Although the CW has done a lot of rebranding over the past few years, there was a time when the most one could expect from a sci-fi series on the network would be a romance taking place in a half-baked world populated by beautiful people who couldn’t act. When The 100 premiered in 2014, that is what many viewers were expecting. However, this series pulled the rug out from under fans in the 3rd episode and has continued to do so ever since. The show is dark, unique, and morally ambiguous. It asks difficult questions, but never grants easy answers.
Aside from the challenging storytelling, spot-on casting, and surprising plot developments, the series also features one of the most diverse casts that you will see on TV. Lauded as a feminist show from early on, The 100 depicts women as heroes, villains and everything in between. However, there is more to the show than its well-rounded female characters. The series is incredibly progressive not only in its treatment of gender, but also of race and orientation as well.
You might think that it would be impossible for the stories unfolding behind the scenes of this post apocalyptic world to compare with what you see onscreen. As action-packed as th series is, though, there is almost as much drama going on when the cameras stop rolling.
Here are 15 Secrets Behind The 100 You Had No Idea About.
You know it’s bad when a grown man’s mother gets involved. In March of 2016, Ricky Whittle’s mom took to Twitter to criticize the way that showrunner Jason Rothenberg treated her son.
“Jason Rothenberg abused his power to make my job untenable,” Whittle has stated. In that same interview the American Gods star also slammed Rothenberg’s handling of not only his own character’s death, but Lexa’s as well, calling it “weak” storytelling.
According to Whittle, who played Lincoln, his relationship with Rothenberg devolved over time to the point where he could no longer work with The 100 showrunner. Although the controversial deaths caused many viewers to call for a boycott of the series, Whittle made it clear that he would never support that.
Regardless of his feud with Rothenberg, Whittle wants fans to continue watching what he still considers to be a great show that he remains proud of.
It’s pretty crazy that a series once so praised for its ethnically diverse cast, bi lead, and feminist message became the poster child for the “Bury Your Gays” television trope. The fan reaction to Lexa’s death was intense to say the least, with viewers reporting difficulty sleeping and high anxiety over the loss. It didn’t help matters that the showrunners all but assured viewers that Lexa would make it to the season finale alive.
The issue was that Alycia Debnam-Carey had to leave to begin filming season 2 of Fear the Walking Dead and the writers felt that she was too important to merely make only the occasional appearance. Still, her exit could’ve been handled differently and certainly not taken place immediately after she consummated her relationship with Clarke.

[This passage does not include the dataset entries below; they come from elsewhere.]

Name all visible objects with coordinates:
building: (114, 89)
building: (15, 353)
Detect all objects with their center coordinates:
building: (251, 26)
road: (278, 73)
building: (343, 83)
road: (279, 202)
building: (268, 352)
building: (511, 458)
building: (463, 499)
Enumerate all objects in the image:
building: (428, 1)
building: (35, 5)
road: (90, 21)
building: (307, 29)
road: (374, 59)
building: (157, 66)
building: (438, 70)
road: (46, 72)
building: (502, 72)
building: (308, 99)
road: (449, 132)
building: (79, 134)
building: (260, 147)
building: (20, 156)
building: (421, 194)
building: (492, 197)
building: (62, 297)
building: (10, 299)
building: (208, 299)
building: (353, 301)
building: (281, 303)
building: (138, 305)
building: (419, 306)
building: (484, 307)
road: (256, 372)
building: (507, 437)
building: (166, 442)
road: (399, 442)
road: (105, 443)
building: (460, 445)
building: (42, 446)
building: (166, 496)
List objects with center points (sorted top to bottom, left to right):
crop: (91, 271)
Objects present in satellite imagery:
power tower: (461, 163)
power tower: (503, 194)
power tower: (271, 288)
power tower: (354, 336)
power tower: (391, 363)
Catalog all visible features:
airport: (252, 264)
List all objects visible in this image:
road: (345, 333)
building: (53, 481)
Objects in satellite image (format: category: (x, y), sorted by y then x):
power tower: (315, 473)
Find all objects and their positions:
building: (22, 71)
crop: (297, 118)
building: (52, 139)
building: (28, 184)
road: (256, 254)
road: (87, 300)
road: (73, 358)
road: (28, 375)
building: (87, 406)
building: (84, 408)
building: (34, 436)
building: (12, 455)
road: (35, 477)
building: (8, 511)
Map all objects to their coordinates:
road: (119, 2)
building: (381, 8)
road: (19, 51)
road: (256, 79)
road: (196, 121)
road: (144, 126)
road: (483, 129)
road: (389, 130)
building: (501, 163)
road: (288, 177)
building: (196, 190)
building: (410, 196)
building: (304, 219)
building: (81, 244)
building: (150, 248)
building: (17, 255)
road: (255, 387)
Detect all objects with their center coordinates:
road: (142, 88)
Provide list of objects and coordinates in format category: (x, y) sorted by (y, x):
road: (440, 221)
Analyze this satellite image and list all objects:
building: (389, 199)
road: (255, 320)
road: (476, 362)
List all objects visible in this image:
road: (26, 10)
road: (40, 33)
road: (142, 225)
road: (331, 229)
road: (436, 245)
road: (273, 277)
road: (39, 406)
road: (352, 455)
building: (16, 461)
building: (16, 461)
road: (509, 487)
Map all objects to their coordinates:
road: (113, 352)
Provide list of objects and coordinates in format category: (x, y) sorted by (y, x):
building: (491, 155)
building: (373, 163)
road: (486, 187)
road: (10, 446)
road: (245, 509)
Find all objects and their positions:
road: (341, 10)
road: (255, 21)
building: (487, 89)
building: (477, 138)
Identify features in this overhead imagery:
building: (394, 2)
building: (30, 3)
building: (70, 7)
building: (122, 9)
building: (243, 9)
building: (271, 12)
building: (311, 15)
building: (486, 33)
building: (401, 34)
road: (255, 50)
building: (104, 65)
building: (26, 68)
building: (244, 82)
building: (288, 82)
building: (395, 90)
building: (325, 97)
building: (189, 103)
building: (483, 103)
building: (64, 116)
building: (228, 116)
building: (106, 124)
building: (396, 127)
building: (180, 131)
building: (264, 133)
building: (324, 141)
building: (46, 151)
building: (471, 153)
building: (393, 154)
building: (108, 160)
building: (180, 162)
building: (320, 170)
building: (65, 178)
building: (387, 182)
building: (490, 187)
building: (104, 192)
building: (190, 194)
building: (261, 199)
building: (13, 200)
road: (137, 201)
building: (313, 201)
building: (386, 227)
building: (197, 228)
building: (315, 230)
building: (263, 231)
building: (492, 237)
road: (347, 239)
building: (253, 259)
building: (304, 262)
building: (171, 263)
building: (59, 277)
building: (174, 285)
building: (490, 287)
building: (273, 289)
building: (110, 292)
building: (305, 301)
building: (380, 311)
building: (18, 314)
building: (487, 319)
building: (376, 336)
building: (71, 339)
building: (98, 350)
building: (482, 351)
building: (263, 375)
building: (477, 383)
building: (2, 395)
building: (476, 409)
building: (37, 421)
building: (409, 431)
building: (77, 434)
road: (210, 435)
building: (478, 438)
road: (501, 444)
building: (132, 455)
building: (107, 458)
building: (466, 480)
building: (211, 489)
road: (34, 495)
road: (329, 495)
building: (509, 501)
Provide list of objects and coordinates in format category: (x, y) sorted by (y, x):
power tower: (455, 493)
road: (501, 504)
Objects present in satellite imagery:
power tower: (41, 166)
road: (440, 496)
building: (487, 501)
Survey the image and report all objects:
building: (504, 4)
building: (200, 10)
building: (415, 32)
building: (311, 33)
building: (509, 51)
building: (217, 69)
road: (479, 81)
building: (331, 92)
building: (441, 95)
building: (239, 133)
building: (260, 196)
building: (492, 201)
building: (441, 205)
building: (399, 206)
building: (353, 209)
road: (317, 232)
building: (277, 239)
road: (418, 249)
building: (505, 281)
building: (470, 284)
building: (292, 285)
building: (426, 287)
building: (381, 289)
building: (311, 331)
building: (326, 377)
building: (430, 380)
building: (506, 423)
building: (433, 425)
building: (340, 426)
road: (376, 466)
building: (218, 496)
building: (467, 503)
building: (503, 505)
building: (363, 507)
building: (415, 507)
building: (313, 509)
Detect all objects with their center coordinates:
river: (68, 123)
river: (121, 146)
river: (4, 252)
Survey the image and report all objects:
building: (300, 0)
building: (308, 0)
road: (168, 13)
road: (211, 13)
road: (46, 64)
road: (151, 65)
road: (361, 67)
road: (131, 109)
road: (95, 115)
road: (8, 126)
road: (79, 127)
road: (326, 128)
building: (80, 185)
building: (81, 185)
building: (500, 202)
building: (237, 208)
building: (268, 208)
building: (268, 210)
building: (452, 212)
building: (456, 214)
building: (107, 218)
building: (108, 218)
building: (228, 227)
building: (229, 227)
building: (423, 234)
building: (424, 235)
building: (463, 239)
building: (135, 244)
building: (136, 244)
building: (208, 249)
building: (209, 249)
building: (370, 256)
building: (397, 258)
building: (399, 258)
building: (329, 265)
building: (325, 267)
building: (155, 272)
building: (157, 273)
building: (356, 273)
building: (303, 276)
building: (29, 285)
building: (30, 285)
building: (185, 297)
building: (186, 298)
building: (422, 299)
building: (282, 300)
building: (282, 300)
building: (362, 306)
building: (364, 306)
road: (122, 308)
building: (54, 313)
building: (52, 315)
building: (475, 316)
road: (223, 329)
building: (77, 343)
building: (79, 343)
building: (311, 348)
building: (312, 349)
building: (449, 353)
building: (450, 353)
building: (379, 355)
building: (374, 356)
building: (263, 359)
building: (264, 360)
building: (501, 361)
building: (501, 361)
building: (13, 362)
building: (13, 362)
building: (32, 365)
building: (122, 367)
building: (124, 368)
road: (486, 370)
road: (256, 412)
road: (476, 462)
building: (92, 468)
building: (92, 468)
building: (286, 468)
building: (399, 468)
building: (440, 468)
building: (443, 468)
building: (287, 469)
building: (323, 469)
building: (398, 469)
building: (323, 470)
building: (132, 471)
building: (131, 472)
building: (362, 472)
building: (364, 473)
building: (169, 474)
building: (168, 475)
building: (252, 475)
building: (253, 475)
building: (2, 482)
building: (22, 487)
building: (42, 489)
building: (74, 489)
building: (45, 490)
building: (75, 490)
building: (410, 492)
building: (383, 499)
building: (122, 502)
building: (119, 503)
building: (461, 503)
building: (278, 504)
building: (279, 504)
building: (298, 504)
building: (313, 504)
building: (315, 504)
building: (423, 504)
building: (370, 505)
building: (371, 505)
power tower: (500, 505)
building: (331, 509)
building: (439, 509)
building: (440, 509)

Episode writer Javier Grillo-Marxuach handled the situation with compassion, but although Rothenberg issued several apologies, they mostly fell flat with fans.
The relationship between Raven and Wick was heating up, or at least it was until the writers made the decision to have Raven break up with him off screen. Rothenberg claimed that this was a result of her character pushing everyone away.
That might be believable if not for Steve Talley’s Twitter account, which was rife with offensive content, from racist jokes to references to the actor’s KKK membership. These comments were probably meant in jest, but no one else was laughing.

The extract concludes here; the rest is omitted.